October 2nd, 2012

kjpugs Recipe: Carrot Marinara Sauce

Finally, you guys can benefit from B’s profession! It’s been a while since I’ve featured a recipe that wasn’t a baked good or other sweet type item from my personal arsenal.

Growing up in New Jersey, I of course loved Italian food. This includes tomato sauce, aka “marinara sauce.” I’m sure there’s some distinction about what makes it a “marinara,” but if it’s red and goes on pasta, I like it.

Unfortunately, I have been plagued by heartburn from the minute I turned 25. This means if I have something with tomatoes, it is sometimes too acidic and gives me the dreaded heartburn. I started avoiding regular red sauces and buying vodka sauce. That is, until B made me this great marinara. It’s nicer on the waistline and is sooo delicious! The addition of carrots makes the sauce sweeter and less acidic. Unlike many red sauces, there is no white sugar added – just the natural sweetness of the carrots.
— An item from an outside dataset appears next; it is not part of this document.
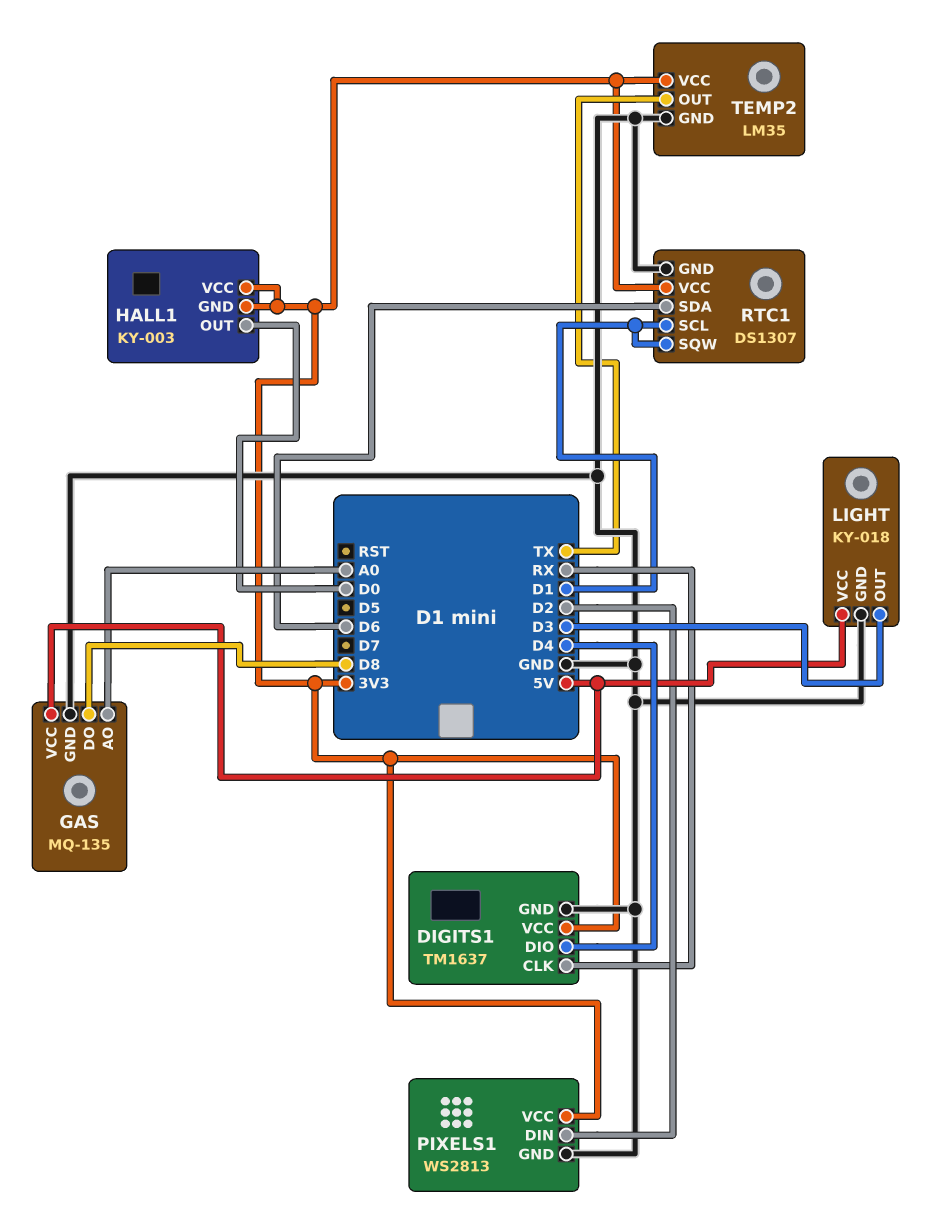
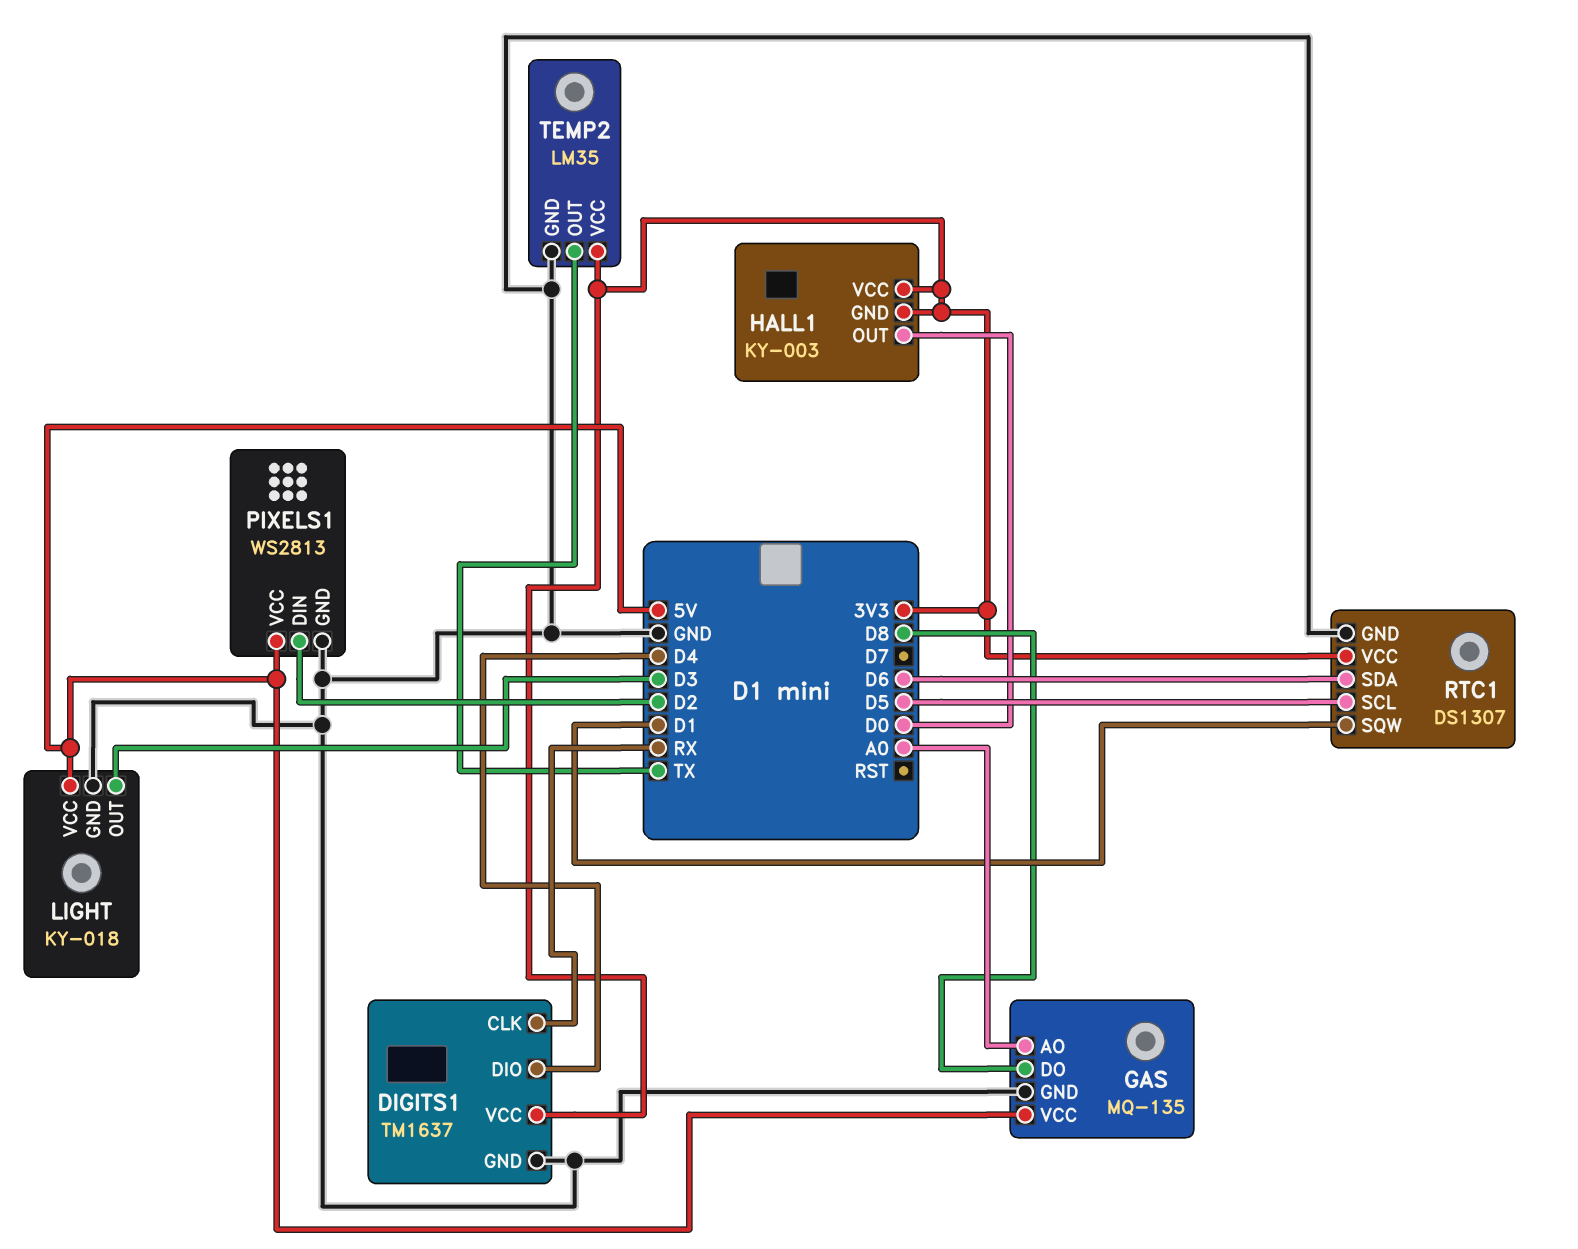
PIXELS1 pin VCC: 3V3 -> 5V
RTC1 pin SCL: D1 -> D5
Big Daddy’s Carrot Marinara Sauce (serves approximately 16-18, depending on cook time and ingredients)

  • 2 large carrots (approximately- use to taste)
  • 1 large yellow or white onion
  • 4-6 cloves garlic, minced (approximately – use to taste)
  • 1/2 cup olive oil
  • 1 Tbsp thyme
  • 1 Tbsp oregano
  • 1 tsp red pepper flakes (this packs a punch, so less if you don’t like some kick)
  • 3 (14.5 oz ea) cans whole peeled plum tomatoes (we used Hunt’s – you could also use fire roasted for a smokier flavor)
  • 1 1/2 cups red wine (cabernet sauvignon or burgundy – a type you like, but a cheap version)
  • Salt and pepper to taste
  • Basil to taste (preferably fresh)

You will also need large, freezer-friendly containers for the sauce (it makes about 16-18 half cup servings) and an immersion blender. If you don’t have an immersion blender (they’re super useful if you like making soup!) you can still do this with a normal blender. You also need a large pot to cook in on a stovetop, and utensils for stirring and scooping.
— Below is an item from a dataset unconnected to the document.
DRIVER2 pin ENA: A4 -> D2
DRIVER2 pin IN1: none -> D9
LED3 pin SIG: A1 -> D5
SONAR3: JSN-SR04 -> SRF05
Heat the oil in a large pot on medium high heat.

Peel and chop the carrots and onion. Because you will be blending them later, they do not have to be small or pretty. You want about quarter-sized pieces, especially for the carrots, so they will cook evenly and quickly.
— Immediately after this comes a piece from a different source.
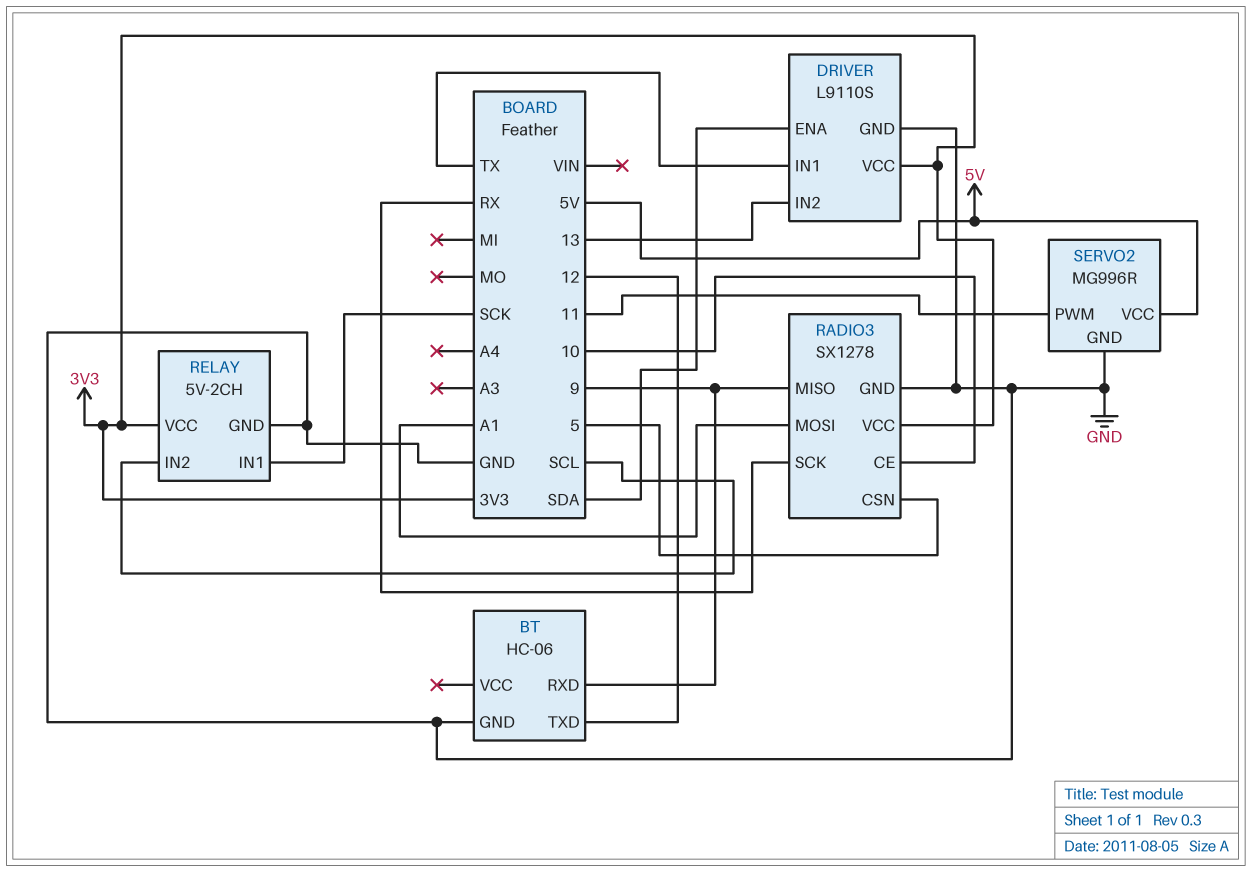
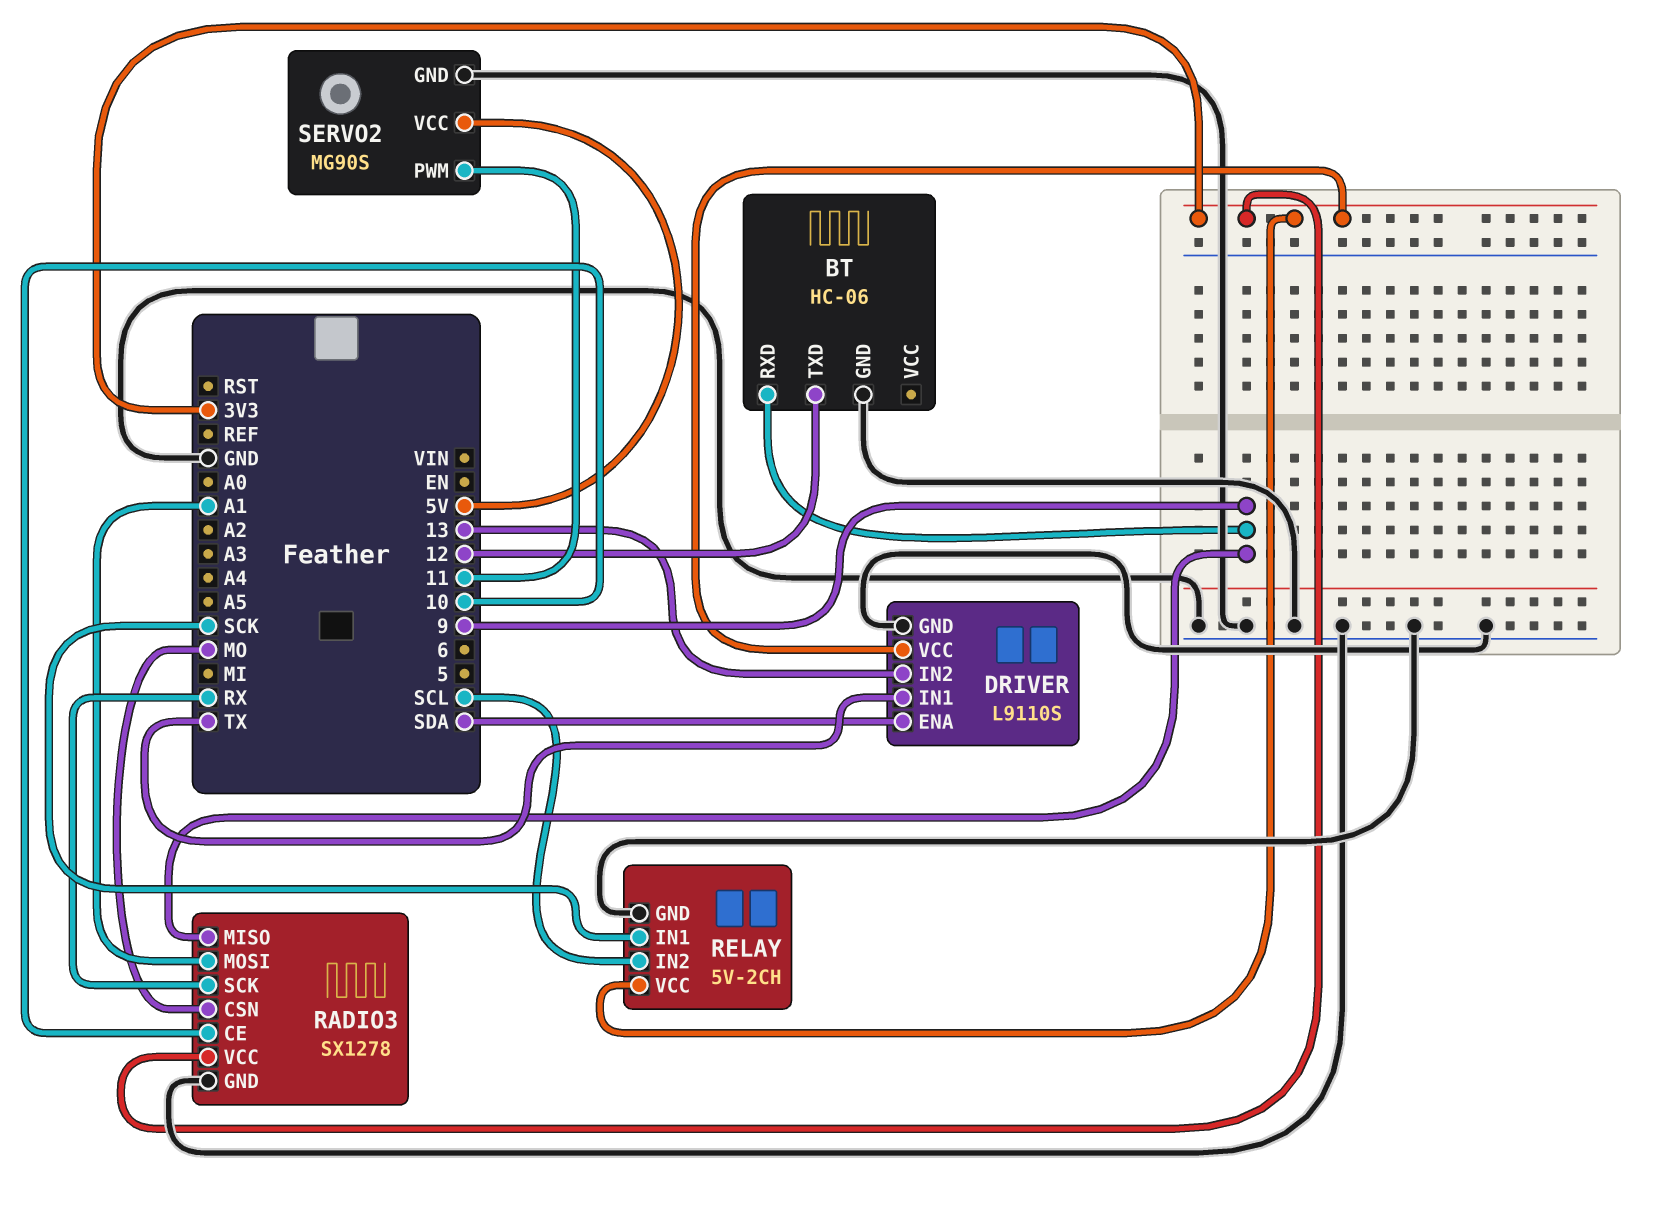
RADIO3 pin CSN: 5 -> MO
SERVO2: MG996R -> MG90S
Sauté the carrots and onions for about 3-4 minutes, until they start to become translucent. Then add the garlic and sauté for another 2-3 minutes. Add the thyme, oregano, and red pepper flakes, stirring to distribute. Your kitchen will smell awesome!

Add the cans of tomatoes and the red wine. Use the spoon to break apart the tomatoes a bit, which will help release their moisture.

Let it come to a boil, and then reduce heat to let it simmer. Simmer for at least 15 minutes to allow the carrots, tomatoes, and onions to cook down. Cooking will take between 15-30 minutes. The carrots and onions will be soft enough to blend when it is ready.

When it has cooked down enough, you are ready to blend. An immersion blender will make this task much easier! It goes straight into the pot and blends while you cook. If using an immersion blender, blend until smooth, checking occasionally with a spoon to make sure no pieces remain.

No immersion blender? You can CAREFULLY transfer the sauce in smaller batches to a regular blender. You may  have to let it cool a bit beforehand to avoid shocking your blender and possibly causing it to shatter or break. Check your blender manual if you aren’t sure what temperatures it can take. Or- use a 20% off coupon to Bed Bath & Beyond and just pick up an awesome immersion blender!

When smooth, add the basil (if you can use fresh, chiffonade it) and salt and pepper to taste. Transfer to containers for storage- it will keep for a week or two in the fridge but can freeze as well. I use my large container to freeze and do a smaller one for the fridge. When freezing, fill the container as much as you can- air is the enemy of freezing foods!

I love this sauce with any type of pasta. It can stand up to a hearty whole wheat penne, but I have been eating it with spaghetti squash and turkey meatballs!

It can also be used as a dipping sauce (for skinnytaste baked zucchini sticks, yum!) or for toasted bread- throw a blob of goat cheese in there and bake it until melty. Delicious!

This is also not a horrible sauce, nutrition wise. My version is about 96 calories – mostly due to oil and wine. You can limit these slightly if you are trying to save calories. Of course, if you want to know the correct calorie count you should calculate it based on your exact ingredients. One serving is typically 1/2 cup – definitely enough for a full serving of pasta or a cup of spaghetti squash.

How do you guys typically use marinara sauce? Would you be open to making your own, and putting carrot in it? Let me know if you plan to try it, and how you use it! What’s your favorite type of pasta sauce?